Laura Multitasks!

Monday, May 14, 2007

Closing?!

When I started knitting seriously (I dabbled for years but only got addicted in the last year or so), I went only to Warsaw's The Shuttle Shop for wool. I loved that shop. But girls need their sock yarn fresh and new...

That was when I went to the Cass Street Depot for the first time. Mom needed shetland wool, and the Depot was, according to fellow knitters, the place to get it. The first time I walked through that door, I gasped. There was more yarn at the Depot than I had ever seen in one place.

I found sock yarn for my mother's birthday socks, and I discovered a gorgeous yarn I had never seen anywhere, even in magazines.

It was Koigu KPPM. I bought four skiens. At the time, I knew next to nothing about sock knitting. I had the mechanics down but nothing more. To me, if the yarn was the right weight, it made good socks. Therefore, I have two pairs of Koigu KPPM socks.

Some people may gasp in horror at that. But those are my favorite socks of all time. I will wear them until they fall off of my feet, then I will put them carefully away. No yarn colorway can compare to the parrot greens and raspberry pinks and purples swirled over those socks. They may not wear as long as socks with nylon, but they will wear better.

Rachael called me today with dire news. The Depot is closing. It seems the owner has had enough. She no longer wants to deal with the ins and outs of running a yarn store.

To Rachael and I, this is incomprehensible. Both of us dream of knitting for a living, neither of us has the capital to open a store of our own. Thinking of the Depot, we see an established client base, a beautiful location, in short: a business that wouldn't fail.

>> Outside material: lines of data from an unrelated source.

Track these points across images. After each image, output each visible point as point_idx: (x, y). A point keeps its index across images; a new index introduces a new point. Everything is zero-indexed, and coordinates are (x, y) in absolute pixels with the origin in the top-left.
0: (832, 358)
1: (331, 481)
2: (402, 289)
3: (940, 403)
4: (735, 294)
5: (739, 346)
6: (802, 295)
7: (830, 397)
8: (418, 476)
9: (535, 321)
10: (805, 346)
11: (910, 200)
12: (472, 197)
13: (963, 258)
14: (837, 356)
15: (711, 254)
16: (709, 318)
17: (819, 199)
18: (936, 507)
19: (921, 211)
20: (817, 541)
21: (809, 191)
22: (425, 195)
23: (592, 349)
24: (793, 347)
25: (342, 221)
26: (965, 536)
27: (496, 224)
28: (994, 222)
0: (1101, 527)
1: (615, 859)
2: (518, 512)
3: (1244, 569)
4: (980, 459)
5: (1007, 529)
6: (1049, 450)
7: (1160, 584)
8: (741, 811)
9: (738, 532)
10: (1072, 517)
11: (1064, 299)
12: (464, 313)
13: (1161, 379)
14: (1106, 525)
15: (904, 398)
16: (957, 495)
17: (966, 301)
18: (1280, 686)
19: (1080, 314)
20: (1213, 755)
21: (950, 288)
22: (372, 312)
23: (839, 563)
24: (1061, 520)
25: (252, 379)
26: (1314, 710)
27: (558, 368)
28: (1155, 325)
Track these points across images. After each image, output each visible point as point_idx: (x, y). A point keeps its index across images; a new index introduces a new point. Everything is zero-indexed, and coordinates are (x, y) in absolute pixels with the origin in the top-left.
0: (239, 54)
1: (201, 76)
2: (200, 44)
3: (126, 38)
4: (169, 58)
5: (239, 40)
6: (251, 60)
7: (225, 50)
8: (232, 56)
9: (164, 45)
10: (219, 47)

If I could suddenly inherit a massive amount of cash, sell an as-yet-unwritten novel, or heck--win the lottery--I would find a nice spot and open my own yarn store. Buying the Depot, to me, would be just as good, better, because I wouldn't have to struggle for funds in the first few years. Rachael and I want to wave our fingers and have the Depot as our yarn store, where we will teach classes and buy too much yarn and knit all day. We would host book signings and give the Yarn Harlot enough chairs so that all her audience members can sit down.

Then I come back to it again--the Depot is closing!

Where will I get my buttons? I have a sweater waiting for buttons right now, desperatly so, and I was only waiting to heal from my illness to rush up and buy some. Plus, I find all the best knitting books there, books I never even knew I wanted. Never even knew existed. Other patterns--the Depot is my place.

And the yarn.

I buy a lot of yarn online--it is just practical. But there are times when I walk into the Depot and just can't leave without something.

Why will I even go to Fort Wayne?

Sure, it has Jefferson Pointe, DeBrand's Chocolate, a Gap, but come on--if I am going to drive for that long, there had better be yarn at the end of my trip.

I know people who drive from all parts of Indiana to go to the Depot. Now where will they go?

I have a backup fancy yarn store, sans buttons. Warsaw is my everyday, but for the snazzy, special yarns (Debbie Bliss, anyone? Lorna's?) I go to Stitch by Stitch in Highland. I love that store too, but that is three hours from my house. Not a day trip.

I think I speak for a great many knitters when I say that this is a tragic day.